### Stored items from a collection
....

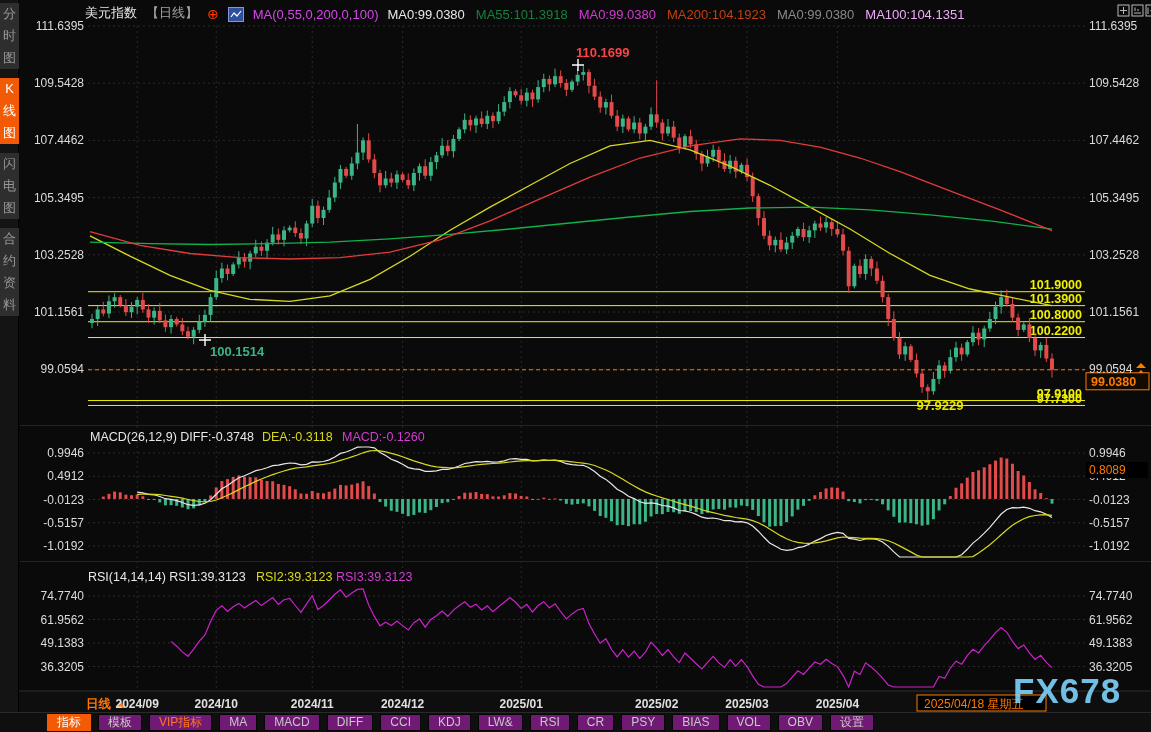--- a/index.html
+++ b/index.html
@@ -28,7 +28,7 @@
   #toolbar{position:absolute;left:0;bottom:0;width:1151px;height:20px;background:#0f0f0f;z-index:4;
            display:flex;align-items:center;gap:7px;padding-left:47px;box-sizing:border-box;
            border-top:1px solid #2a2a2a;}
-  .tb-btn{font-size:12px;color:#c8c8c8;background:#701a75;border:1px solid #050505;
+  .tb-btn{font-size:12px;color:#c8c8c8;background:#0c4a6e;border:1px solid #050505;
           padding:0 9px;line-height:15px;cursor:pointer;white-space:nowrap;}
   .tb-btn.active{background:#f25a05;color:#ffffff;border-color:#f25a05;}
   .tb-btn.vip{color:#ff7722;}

....

### JOB ITEM
Please copy the data above exactly; the pictures do not belong in the copy.

### EXERCISE SOLUTION
--- a/index.html
+++ b/index.html
@@ -28,7 +28,7 @@
   #toolbar{position:absolute;left:0;bottom:0;width:1151px;height:20px;background:#0f0f0f;z-index:4;
            display:flex;align-items:center;gap:7px;padding-left:47px;box-sizing:border-box;
            border-top:1px solid #2a2a2a;}
-  .tb-btn{font-size:12px;color:#c8c8c8;background:#701a75;border:1px solid #050505;
+  .tb-btn{font-size:12px;color:#c8c8c8;background:#0c4a6e;border:1px solid #050505;
           padding:0 9px;line-height:15px;cursor:pointer;white-space:nowrap;}
   .tb-btn.active{background:#f25a05;color:#ffffff;border-color:#f25a05;}
   .tb-btn.vip{color:#ff7722;}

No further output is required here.